Car wraps have become highly-popularized in recent years. Not only do they give you the option to completely change the appearance of your car, but a vinyl wrap can also provide ample, long-term protection to the paint and the surface of your vehicle. These stylish-yet-protective layers can help prevent the chips and blemishes that often occur with daily driving and exposure to the elements.
But how much does it cost to wrap a car? And what does the process entail? Let’s look at some standard costs associated with wrapping a vehicle and detail some of the various options available today.
Wrapping A Car: An Overview
In many ways, wrapping a car seems like a relatively straightforward practice. In reality, it is a task that requires both patience and expertise to execute correctly. Let’s walk through the process of wrapping a car.
There are some vital questions that must be asked by both the vehicle owner and the professional who will be applying the vinyl wrap:
- What is the make and model of the car? The complexity of the design directly affects the time needed to wrap a vehicle, varying the cost accordingly
- Does the car have any kind of body kit? Cars with custom body kits usually add to the intricacies of the wrap, due in large part to the unique angles and creases of the aftermarket alterations
- What vinyl wrap hue do you want? Standard vinyl wrap hues are offered in three different finishes - gloss, matte, or satin.
- What parts of the car do you want to be wrapped? Maybe you want to get the car wrapped top to bottom for commercial purposes (as a means to promote your business). Or perhaps you aren’t looking to have your entire vehicle wrapped, but rather just apply a carbon-fiber hood or red brake calipers. Each option and approach will be priced differently depending on these factors.

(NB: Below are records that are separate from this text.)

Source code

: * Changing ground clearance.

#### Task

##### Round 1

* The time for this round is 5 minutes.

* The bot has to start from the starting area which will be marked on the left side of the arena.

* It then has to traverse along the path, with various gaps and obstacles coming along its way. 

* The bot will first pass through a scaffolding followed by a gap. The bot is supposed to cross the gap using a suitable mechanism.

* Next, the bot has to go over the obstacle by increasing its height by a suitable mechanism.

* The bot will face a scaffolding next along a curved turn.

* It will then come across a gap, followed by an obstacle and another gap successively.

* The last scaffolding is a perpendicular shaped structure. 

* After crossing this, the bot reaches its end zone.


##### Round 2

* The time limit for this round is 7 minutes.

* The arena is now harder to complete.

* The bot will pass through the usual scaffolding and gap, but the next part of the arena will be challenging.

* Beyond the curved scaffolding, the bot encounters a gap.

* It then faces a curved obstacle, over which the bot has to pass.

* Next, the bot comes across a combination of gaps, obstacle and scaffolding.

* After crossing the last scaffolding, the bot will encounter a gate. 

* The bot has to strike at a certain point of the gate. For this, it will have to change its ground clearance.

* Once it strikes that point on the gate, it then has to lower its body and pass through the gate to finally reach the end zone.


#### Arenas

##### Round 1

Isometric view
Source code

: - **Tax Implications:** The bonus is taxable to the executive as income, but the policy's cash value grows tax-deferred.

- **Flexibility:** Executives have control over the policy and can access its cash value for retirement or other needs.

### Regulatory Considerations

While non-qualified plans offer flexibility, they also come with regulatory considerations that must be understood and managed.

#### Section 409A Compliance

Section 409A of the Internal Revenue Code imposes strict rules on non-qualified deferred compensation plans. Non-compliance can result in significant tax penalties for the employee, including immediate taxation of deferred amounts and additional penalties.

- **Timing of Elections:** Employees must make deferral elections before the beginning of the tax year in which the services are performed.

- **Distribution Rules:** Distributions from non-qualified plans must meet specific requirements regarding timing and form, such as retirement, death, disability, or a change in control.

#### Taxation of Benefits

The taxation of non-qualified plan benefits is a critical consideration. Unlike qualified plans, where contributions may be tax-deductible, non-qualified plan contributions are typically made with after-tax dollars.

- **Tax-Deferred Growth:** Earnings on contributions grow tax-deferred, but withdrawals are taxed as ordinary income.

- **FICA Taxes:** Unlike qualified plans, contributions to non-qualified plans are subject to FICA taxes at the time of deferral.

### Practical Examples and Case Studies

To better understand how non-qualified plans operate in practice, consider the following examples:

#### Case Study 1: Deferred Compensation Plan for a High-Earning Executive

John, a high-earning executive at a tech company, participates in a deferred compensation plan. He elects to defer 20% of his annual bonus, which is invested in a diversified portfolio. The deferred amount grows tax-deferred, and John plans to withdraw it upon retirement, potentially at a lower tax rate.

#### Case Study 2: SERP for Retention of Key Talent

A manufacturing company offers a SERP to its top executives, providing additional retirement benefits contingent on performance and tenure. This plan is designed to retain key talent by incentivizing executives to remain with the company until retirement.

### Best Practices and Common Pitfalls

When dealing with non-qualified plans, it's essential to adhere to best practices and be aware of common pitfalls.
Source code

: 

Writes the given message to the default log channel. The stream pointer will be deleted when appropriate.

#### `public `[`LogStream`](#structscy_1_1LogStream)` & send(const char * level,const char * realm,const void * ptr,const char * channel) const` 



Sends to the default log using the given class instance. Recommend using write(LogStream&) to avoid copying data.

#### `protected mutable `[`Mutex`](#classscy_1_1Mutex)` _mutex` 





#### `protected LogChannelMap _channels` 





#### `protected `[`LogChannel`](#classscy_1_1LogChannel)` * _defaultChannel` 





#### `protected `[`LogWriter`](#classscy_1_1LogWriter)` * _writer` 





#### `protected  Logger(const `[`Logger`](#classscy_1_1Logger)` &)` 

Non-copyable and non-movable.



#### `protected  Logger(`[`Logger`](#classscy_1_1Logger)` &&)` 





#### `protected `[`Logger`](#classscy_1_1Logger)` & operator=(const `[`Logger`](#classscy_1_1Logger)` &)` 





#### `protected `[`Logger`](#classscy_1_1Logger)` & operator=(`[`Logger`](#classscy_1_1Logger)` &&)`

A detailed inspection and preparation of the car before applying a wrap is essential, including checking for damage on the original paint. A vinyl wrap does not properly adhere to the damaged surface, making it difficult (and sometimes impossible) to execute a clean, proper installation. The surface needs to be near perfect for the car wrap to grip and form-fit the car effectively. A vehicle must also undergo a thorough cleaning process to remove any dust, dirt, or grime before applying a car wrap.